To keep our packaging costs as low as possible, we used to wrap each slice individually with a piece of wax paper and foil. Our pan-style pizza is already “soft crust,” and the way this method steamed the slices actually kept them great over the course of an hour plus lunch service. The staff just had to grab the ordered slices, throw them in a bag and hand them to the customer. But it was a lot of work to wrap all of them before lunch started. Since it was a huge pain if we had to cook more during lunch, the staff would always cook the maximum amount, which resulted in a lot of waste on slower-than-expected days.

We looked into par-baking the pies in our conveyor oven (set up half-time for breadsticks), then finishing individual slices with a second pass-through. The quality was great, but this method results in a six-minute wait for each order. Customers might pile up in our small waiting area, and the staff has to remember which slices belong to which customer. On busy catering days, the cut table team would be annoyed with handling the little orders as they’re trying to assembly-line out the multi-pizza waves. But this would be the way we’d have to do it if we wanted to sell slices all day instead of just 11 a.m. to 1 p.m.

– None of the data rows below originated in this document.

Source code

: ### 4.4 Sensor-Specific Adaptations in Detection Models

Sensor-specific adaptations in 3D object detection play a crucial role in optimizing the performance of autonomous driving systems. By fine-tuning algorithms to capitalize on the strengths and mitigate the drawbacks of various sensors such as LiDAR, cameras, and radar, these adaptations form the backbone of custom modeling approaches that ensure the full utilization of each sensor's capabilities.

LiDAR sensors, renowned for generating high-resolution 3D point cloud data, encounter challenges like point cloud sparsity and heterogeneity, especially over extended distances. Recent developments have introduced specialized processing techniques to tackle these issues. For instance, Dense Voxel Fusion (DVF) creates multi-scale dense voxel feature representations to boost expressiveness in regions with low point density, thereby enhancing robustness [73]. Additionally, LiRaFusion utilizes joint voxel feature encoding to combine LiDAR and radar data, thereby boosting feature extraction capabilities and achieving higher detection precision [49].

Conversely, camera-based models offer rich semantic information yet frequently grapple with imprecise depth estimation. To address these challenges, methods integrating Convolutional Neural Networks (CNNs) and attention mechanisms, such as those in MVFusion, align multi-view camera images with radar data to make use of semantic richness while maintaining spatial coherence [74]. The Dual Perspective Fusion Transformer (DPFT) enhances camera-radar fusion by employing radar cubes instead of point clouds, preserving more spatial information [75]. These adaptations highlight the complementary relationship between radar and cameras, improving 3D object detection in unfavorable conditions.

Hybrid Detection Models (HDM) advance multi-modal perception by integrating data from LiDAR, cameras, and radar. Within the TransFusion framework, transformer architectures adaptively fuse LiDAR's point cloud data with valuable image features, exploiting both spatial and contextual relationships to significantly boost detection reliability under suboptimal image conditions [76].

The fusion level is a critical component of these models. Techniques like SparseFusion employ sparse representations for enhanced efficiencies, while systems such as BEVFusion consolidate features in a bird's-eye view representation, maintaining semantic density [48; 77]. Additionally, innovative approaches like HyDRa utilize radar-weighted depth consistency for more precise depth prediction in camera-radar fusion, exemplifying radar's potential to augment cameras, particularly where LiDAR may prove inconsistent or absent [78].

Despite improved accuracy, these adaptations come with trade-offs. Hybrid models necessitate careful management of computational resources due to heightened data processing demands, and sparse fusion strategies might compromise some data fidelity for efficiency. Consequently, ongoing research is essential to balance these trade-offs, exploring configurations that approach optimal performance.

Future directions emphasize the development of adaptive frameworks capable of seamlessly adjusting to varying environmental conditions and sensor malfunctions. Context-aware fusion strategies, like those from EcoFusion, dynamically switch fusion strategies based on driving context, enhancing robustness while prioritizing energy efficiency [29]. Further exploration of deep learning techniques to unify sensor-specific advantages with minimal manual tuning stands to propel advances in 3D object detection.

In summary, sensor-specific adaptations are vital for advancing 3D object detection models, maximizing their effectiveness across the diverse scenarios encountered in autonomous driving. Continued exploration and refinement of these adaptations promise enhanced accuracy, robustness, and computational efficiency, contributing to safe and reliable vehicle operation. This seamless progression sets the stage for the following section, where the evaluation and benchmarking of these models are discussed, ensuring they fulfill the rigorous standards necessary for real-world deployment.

Now we think the way to go is by investing a bit in slice display cabinets with humidity control for our front counters. Slices will be on display, hot and ready. The customer can see what is available and point out which varieties they want. We throw the entire order in a clamshell, and they’re out the door. And cutting the occasional pizza into eight slices seems to flow better for the cut table during a lunch rush. Now we just have to decide if we want to go back to wrapping slices or invest in cabinets while running some high-amp electricity to the counters.